Hitting the Bullseye Builds Confidence for Kids at Hilltop

Hitting the Bullseye Builds Confidence for Kids at Hilltop

Archery is one of the few sports that may be classified as an individual sport as well as a team sport.

On one hand, a player is competing against other individuals as well as trying to best his or her last score. On another hand, this same player may be competing as part of a team against other teams. Either way, it’s a sport unlike any other and no one knows that better than Hilltop Elementary’s archery coach, Joan Wittmus.

“The thing about archery is that while you’re part of a team, you’re really working to beat your last score,” she said. “The minute those kids hit the target, it builds self-esteem.”

As both Coach and Physical Education teacher, Coach Wittmis has headed up the Hilltop
Archery program for the past five years, which has grown from roughly 40 to now over 120 kids. Archers start as early as Kindergarten and go through the 5th grade under Wittmis’ guidance, some making it all the way to the national competition in Louisville, Kentucky.

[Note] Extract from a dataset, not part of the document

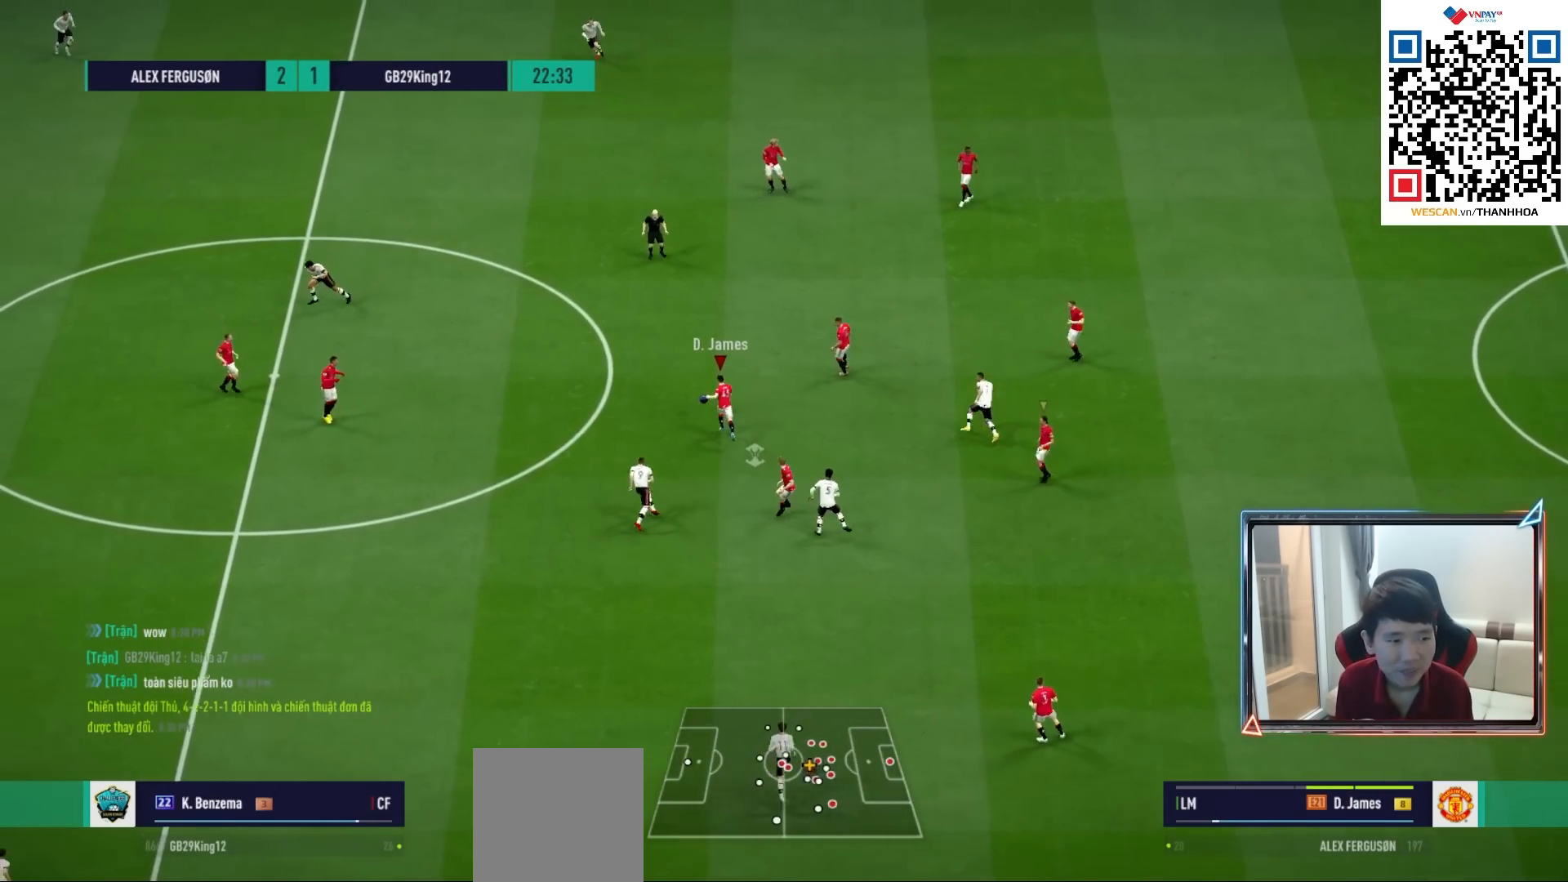
{"buttons": ["L2"], "left_stick": "down-left", "right_stick": "center", "events": [[50, "left_stick", "center"], [250, "left_stick", "down-left"], [300, "L2", "down"]]}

Witmiss starts the kids by teaching archery during physical education class using the National Archery in Schools Program (NASP) which is the standard used for tournaments. However, Witmiss stresses that the more competitive archery program happens after school. In the after school program, kids sign up just like any other sport. They practice three days a week at Argyle Intermediate School from October until the national competition in May. They adhere to the NASP rules so that the kids are well disciplined to the program. There is never any running around or messing around. “Safety first” is the catch phrase heard the most around practice. However, Coach Witmiss never misses a chance to make it fun. During some practices they hit balloons, or dollar bills (first one to hit the dollar bill, keeps it) just to make it fun.
Because of the sheer number of kids, Witmiss has four other parents BAI certified (Basic Archery Instruction) to help.

“It really took off about the third year,” said Witmiss. “But the growth isn’t just here, it’s like that all over.”

In fact, the state tournament has a virtual tournament in December to qualify teams to compete in Belton in the spring. After the virtual elimination, the state has over 2,000 archers competing while the national tournament hosts close to 12,000.

At this year’s state tournament, Hilltop had 68 kids competing and one of the teams placed 2nd in the state. The top 12 scorers will now go to the national competition in Louisville. The 12 students are comprised of the top 4 boys, top 4 girls and the other competitors in order of top scores. Morgan Bradford placed 3rd at state and will be competing in the nationals. Her mother signed her up in the first grade just to give her something to do after school.

“The first time she shot, she shot straight into the floor,” said Sharon Bradford about her daughter in the first grade. “I signed her up for archery and the better she shot the more I saw her confidence build.”

Pam Hetner signed her daughter Karlie up for the same reasons. Now Karlie will also compete at the national competition.

“She’s had an up and down year but coach really helped her relax and have fun,” said Hetner. “No matter what, she never wanted to quit, she just loves Coach Witmiss.”

One thing all the parents and kids can agree on, is that Coach Witmiss is one incredible and inspirational coach.

“Coach Witmiss creates a team atmosphere,” said Sharon Bradford. “It’s a supportive environment, no best this or top that. It’s all about cheering each other on.”

George Varrallo, grandfather to 4th grader Ben Nichols says that the coach’s influence has been great for his grandson.

“She does great with these kids showing them sportsmanship,” says Varrallo, who is excited about his road trip to Louisville with Ben.

“He loves being part of a team and he’ll cheer his team on every time.”

As for the coach’s feelings about going to the nationals, she says she thinks their chances are better than ever. She also says she couldn’t ask for a better group of kids.

“This is the most qualified team we’ve had compete to date,” says Witmiss about the 12 students going to the national tournament. “We have some top shooters that are on a whole different level this year.”

Witmiss talked about one 5th grader who has been training very hard this season. She said he wasn’t one to show a lot of emotion, but after his latest practice he shot (as they say) “all bananas” meaning in the yellow on the target. Coach said he was grinning ear to ear.

“I don’t just teach archery, I help these kids to develop confidence,” says Witmiss proudly. “When I see those smiles, it makes it all worthwhile.”